5 de abril de 1901 - 25 de mayo 1986 CHESTER BLISS BOWLES: GOVERNOR & DIPLOMAT
Was a liberal Democratic American diplomat and politician from Connecticut.
Born in Springfield, Massachusetts, Bowles attended Choate Rosemary Hall in Wallingford, Connecticut, graduating in 1919, and the Sheffield Scientific School at Yale University, earning a Bachelor of Science degree in 1924. After working for a year as a reporter, Bowles became an advertising copywriter and later established the Benton & Bowles advertising agency with William Benton in 1929. Despite the Great Depression, by the mid-1930s Benton and Bowles was a multi-million dollar company. Bowles served as chairman of the board for the company from 1936, and by 1941 was making $250,000 per year.
Bowles sold his shares in the company in December 1941 for a substantial profit and attempted to join the Navy, but was rejected because of an ear problem. He then took a job with the state of Connecticut in the wartime rationing administration, later becoming state director of price administration. He was appointed by President Roosevelt in 1943 as administrator of the Office of Price Administration, and also served on the federal boards for War Production and Petroleum.

● **Source material**

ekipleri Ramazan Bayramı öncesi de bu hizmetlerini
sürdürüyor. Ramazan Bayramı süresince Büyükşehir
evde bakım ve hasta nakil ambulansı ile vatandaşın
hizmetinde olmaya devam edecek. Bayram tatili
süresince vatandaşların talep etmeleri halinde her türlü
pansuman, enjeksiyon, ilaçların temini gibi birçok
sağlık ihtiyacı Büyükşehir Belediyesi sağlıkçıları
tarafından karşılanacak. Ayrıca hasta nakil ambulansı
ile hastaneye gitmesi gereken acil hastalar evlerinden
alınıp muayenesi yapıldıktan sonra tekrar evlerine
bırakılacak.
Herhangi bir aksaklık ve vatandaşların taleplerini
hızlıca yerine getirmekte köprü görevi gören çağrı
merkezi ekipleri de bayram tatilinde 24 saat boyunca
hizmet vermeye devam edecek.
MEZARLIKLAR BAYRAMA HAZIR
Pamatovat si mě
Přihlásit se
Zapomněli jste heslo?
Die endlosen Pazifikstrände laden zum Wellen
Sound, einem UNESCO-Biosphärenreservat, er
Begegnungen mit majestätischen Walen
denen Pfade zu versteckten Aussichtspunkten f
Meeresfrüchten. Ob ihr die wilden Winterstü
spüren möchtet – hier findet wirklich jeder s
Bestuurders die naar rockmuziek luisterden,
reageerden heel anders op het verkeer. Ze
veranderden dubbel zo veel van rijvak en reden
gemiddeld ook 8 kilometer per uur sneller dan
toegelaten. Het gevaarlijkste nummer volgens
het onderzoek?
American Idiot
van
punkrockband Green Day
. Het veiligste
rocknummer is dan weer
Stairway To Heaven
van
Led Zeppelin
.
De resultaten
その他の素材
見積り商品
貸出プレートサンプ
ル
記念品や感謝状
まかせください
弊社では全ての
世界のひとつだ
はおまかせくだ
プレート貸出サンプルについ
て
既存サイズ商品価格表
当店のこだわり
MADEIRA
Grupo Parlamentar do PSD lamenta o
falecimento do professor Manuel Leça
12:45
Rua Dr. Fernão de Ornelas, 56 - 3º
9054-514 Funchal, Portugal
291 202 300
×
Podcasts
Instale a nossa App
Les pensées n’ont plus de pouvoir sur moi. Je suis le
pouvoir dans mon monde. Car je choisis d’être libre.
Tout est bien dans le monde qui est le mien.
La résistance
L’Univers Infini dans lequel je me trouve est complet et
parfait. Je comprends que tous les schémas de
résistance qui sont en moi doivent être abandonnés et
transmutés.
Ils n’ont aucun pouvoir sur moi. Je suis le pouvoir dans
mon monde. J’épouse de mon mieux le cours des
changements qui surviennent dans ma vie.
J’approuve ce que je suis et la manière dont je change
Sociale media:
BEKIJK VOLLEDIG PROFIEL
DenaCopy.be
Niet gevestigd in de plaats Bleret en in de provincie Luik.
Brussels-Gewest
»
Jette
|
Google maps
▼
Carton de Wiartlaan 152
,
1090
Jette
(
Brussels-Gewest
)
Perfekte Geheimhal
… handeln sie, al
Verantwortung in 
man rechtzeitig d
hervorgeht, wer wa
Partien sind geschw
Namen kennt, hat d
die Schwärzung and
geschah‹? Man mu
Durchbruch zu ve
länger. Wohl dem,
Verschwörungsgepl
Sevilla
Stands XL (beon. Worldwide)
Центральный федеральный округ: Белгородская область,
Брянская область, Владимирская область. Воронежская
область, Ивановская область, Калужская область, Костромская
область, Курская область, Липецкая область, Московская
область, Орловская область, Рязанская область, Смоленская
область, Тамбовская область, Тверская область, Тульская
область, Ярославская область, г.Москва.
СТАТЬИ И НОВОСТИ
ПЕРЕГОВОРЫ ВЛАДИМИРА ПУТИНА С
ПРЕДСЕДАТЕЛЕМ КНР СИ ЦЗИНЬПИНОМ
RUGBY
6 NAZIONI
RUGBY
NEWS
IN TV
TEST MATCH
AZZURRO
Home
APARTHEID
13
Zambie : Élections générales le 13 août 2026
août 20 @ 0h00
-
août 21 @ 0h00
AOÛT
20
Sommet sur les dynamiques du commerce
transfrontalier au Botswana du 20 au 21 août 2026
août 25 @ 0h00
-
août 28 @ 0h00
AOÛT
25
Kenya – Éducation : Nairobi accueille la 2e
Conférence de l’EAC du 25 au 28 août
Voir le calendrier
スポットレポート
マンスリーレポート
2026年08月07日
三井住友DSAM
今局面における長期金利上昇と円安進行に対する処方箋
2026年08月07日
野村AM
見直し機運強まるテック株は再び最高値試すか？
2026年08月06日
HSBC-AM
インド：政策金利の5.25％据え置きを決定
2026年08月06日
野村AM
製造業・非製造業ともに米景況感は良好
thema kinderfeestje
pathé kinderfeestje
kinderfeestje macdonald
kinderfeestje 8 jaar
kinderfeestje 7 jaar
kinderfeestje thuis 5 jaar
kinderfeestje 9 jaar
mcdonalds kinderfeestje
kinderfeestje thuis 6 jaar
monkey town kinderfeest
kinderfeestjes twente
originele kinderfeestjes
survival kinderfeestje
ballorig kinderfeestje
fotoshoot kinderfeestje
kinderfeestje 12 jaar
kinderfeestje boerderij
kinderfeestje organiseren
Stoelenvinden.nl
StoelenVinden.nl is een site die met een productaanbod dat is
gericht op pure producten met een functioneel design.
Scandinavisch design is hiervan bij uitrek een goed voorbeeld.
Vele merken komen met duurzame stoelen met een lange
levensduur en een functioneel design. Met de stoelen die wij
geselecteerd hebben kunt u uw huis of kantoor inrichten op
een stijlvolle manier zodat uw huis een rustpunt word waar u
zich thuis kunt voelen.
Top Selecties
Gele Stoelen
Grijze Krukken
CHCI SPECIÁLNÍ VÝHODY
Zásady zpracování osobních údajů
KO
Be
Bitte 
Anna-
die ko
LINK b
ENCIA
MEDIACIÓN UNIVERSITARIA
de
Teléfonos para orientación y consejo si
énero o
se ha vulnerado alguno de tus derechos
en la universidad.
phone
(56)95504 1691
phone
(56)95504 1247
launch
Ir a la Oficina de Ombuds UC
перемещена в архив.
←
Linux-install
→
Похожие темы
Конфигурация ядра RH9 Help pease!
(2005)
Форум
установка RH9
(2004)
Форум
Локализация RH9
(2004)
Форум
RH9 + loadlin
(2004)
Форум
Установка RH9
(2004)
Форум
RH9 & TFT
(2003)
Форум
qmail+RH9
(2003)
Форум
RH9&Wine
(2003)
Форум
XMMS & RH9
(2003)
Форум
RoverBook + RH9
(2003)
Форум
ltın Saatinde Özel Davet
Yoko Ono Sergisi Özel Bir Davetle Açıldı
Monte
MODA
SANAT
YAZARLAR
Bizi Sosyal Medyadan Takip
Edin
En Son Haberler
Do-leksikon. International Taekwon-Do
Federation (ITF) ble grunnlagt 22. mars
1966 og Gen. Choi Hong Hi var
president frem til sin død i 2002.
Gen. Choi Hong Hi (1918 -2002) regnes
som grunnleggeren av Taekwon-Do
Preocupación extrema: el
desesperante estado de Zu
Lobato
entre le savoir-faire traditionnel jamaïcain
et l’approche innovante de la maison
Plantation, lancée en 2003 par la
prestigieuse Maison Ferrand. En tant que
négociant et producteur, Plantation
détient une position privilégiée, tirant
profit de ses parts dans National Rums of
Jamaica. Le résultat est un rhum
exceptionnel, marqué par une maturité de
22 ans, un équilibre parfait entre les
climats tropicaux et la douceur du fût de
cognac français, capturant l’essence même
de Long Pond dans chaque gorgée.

● **Work request 1**
Could you reproduce the Chester Bowles biography word for word, starting at "Bowles sold his" and ending at "Production and Petroleum."?
● **Work request 2**
How would the biography of Chester Bowles go on? Write the next part, picking up after its final sentence.

● **Expected output 1**
Bowles sold his shares in the company in December 1941 for a substantial profit and attempted to join the Navy, but was rejected because of an ear problem. He then took a job with the state of Connecticut in the wartime rationing administration, later becoming state director of price administration. He was appointed by President Roosevelt in 1943 as administrator of the Office of Price Administration, and also served on the federal boards for War Production and Petroleum.

● **Expected output 2**
In 1946 he was appointed director of the Office of Economic Stabilization, and also ran an unsuccessful race for the Democratic gubernatorial nomination in Connecticut. That year Bowles also was one of the American delegates to the first UNESCO conference in Paris. He served as special assistant to UN Secretary General Trygve Lie in 1947-8, and was International Chairman of the United Nations Children's Appeal from 1948-51.
Bowles was elected to the governorship of Connecticut in 1948, defeating James C. Shannon, and served one term, during which time he signed into law an end to segregation in the state national guard. During his term, Bowles was also active in improving education, mental health, housing and workmen's compensation. His liberal views and policies while governor are attributed by most as the main reason he lost his re-election bid in 1950.
He was appointed as United States Ambassador to India and Nepal by President Truman, serving from 1951-53. He then won a seat in the House of Representatives for Connecticut's second district, serving one term (1959-60). On more than one occasion he was an unsuccessful candidate for the Democratic nomination for the U.S. Senate.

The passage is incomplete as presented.